### ESTRATTO DELLA PAGINA:

--

4. “Fermare il declino“. Dal 2008 il numero di corsi è già dimezzato, passando da una sessantina (parlo di 3+2) ad una trentacinquina. Di più, con 811 (oppure 818) docenti, dovendo tener conto della sostenibilità da qui a qualche anno ed in costante, certa e prevista emorragia di personale docente e la disomogenea distribuzione del restante, non se ne fanno, in forza delle norme più volte richiamate. Per il calcolo dei requisiti minimi e la copertura degli insegnamenti sono inoltre fondamentali i ricercatori, che ad oggi sono 355 su 811 docenti; cioè a dire, se fosse vero che non insegnano affatto, se non “quando il professore non viene”, come sosteneva convinta una certa signora, per il conteggio dei requisiti minimi di docenza si dovrebbe far conto al massimo su 456 docenti. Che diviso 20 fa 22,8. Cioè a dire, al massimo, se per un caso fortuito ed altamente improbabile rimanessero coperti tutti i settori che la legge prescrive per l’accreditamento dei corsi, ma se al contempo i ricercatori non fossero affidatari di insegnamenti, già oggi cadrebbero un’altra decina di corsi di laurea, oltre alla trentina già cancellati dal 2008 ai nostri giorni (intendo ciclo completo 3+2) riducendosi in tutto a 22. Orbene, nel 2020 i docenti saranno complessivamente una cifra compresa fra i 500 e i 600, di cui verosimilmente oltre la metà ricercatori; se per un’ipotesi di scuola venisse meno il contributo di questi ultimi alla didattica, si potrebbe a quella data far conto su 250 – 300 docenti in tutto, cioè, in forza dei maledetti requisiti più volta stigmatizzati, si dovrebbe ridurre l’ateneo senese a una… decina di corsi di laurea.

5Invecchiare restando giovani (nell’animo). Il fatto che da qui ad allora una parte infinitesima di costoro ascenderà al rango di associato non cambia la sostanza del discorso: della gran massa di questa gente, la maggioranza dei sopravvissuti dopo il cataclisma, con stipendio e carriera bloccati da anni, il cinismo di non riconoscere nemmeno i cosiddetti assegni di ricerca nella ricostruzione di carriera (caso pressoché unico in Italia), gente indispensabile nei giorni pari e inutile nei giorni dispari, in una fase che vede soltanto lo smantellamento di strutture didattiche e della ricerca, che ne volete fare? La ministra Carrozza ha promesso un sacco di cose: “ripristino dei 300 milioni di euro sul FFO a partire dal 2013, budget pluriennale, rifinanziamento del piano associati, sblocco del turnover, istituzione di un piano straordinario nazionale reclutamento ricercatori ex art 24, premialità, valutazione, accountability, ANVUR, abilitazione scientifica nazionale ecc.”, ma anche se il libro dei sogni si avverasse, almeno in parte, non credo che Siena ne beneficierebbe, se non in maniera impercettibile.

--

### DETTAGLI DELL'ESERCIZIO:
Prosegua il brano sul declino dell'ateneo senese, riprendendo subito dopo la sua ultima frase.

Record tratti da un dataset
--

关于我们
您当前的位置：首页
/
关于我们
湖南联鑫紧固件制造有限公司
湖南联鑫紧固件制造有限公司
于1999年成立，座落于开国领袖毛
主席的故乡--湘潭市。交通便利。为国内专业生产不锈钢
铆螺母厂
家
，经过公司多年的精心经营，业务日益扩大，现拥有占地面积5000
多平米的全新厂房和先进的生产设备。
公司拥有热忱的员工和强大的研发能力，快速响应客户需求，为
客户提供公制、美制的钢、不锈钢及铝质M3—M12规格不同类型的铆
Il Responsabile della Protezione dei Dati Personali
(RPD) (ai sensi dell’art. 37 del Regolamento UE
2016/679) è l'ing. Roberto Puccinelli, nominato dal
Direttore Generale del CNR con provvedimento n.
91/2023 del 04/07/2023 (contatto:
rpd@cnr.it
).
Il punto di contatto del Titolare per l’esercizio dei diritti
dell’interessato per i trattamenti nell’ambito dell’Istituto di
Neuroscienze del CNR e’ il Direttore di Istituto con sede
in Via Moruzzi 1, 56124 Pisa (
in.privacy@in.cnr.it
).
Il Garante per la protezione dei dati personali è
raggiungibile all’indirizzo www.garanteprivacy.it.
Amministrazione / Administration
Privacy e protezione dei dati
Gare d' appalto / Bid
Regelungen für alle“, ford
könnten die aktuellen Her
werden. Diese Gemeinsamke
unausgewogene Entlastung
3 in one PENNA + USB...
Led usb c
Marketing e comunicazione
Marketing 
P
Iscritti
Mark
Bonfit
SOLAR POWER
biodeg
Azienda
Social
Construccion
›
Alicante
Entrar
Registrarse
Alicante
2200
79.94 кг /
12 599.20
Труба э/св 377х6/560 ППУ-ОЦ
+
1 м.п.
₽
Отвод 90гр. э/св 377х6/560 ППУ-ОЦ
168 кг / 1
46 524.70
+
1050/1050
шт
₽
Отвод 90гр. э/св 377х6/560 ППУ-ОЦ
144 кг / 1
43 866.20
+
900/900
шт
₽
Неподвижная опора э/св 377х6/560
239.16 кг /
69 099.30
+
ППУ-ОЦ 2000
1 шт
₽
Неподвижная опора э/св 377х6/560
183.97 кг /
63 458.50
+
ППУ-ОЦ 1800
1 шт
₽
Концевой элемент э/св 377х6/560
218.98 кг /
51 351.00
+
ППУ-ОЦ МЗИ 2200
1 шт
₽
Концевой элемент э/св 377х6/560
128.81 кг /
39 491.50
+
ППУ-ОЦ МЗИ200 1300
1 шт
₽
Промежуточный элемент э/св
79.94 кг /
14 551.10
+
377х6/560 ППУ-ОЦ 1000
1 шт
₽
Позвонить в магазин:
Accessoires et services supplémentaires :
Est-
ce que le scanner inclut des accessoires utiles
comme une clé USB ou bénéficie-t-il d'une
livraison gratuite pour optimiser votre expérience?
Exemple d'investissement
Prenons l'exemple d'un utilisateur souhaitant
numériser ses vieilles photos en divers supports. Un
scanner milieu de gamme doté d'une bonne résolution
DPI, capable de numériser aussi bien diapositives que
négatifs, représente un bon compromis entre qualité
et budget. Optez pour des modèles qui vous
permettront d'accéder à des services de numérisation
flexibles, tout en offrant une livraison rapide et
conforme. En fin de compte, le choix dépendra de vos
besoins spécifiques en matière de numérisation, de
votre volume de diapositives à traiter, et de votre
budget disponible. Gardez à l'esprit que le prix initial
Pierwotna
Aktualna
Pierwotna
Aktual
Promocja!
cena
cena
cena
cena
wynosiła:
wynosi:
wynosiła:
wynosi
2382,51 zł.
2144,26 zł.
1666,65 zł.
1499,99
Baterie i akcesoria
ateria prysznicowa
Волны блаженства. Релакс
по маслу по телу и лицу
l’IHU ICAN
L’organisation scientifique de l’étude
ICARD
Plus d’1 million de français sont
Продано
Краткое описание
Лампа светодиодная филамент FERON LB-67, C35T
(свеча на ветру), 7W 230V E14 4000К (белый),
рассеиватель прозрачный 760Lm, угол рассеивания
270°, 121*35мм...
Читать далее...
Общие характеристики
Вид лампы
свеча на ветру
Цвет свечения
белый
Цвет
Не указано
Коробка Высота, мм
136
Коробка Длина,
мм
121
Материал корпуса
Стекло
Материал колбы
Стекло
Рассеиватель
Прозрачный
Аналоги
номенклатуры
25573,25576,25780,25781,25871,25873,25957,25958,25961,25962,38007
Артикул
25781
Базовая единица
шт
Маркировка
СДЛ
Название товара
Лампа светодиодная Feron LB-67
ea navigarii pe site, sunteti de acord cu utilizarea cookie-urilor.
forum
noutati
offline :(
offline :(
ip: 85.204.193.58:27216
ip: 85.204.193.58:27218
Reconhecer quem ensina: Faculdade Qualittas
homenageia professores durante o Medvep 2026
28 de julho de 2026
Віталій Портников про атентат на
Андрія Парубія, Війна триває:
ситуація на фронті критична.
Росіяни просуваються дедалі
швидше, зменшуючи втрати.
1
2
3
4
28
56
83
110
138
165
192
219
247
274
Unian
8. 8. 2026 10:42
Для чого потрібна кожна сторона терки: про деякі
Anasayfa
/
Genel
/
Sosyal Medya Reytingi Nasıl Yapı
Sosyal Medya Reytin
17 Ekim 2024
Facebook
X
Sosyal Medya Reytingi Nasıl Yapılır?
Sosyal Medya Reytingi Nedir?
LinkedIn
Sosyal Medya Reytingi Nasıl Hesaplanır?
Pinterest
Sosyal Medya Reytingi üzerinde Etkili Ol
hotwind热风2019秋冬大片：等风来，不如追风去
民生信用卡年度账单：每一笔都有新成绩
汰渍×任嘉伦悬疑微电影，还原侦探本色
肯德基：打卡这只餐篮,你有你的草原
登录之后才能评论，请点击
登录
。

--

### RISULTATO ATTESO:
6L’attuazione della riforma. Ribadisco che molti settori sono a rischio anche negli atenei vicini: trattandosi di università statali site ad un tiro di sputo l’una dall’altra, non varrebbe la pena di federare questi settori e corsi di studio, come esorta a fare l’art. 3 della riforma, allo scopo di salvare il salvabile (competenze, tradizioni scientifiche presenti sul territorio, studenti, prospettive per i più giovani) fornendo la necessaria “massa critica” richiesta dal buon senso, ancor prima che dalle leggi e giustificando gli stipendi di personale oramai posto “in esubero”, con la cancellazione dei SSD, corsi di laurea e strutture scientifiche ove operavano senza tante quisquilie “meritocratiche”?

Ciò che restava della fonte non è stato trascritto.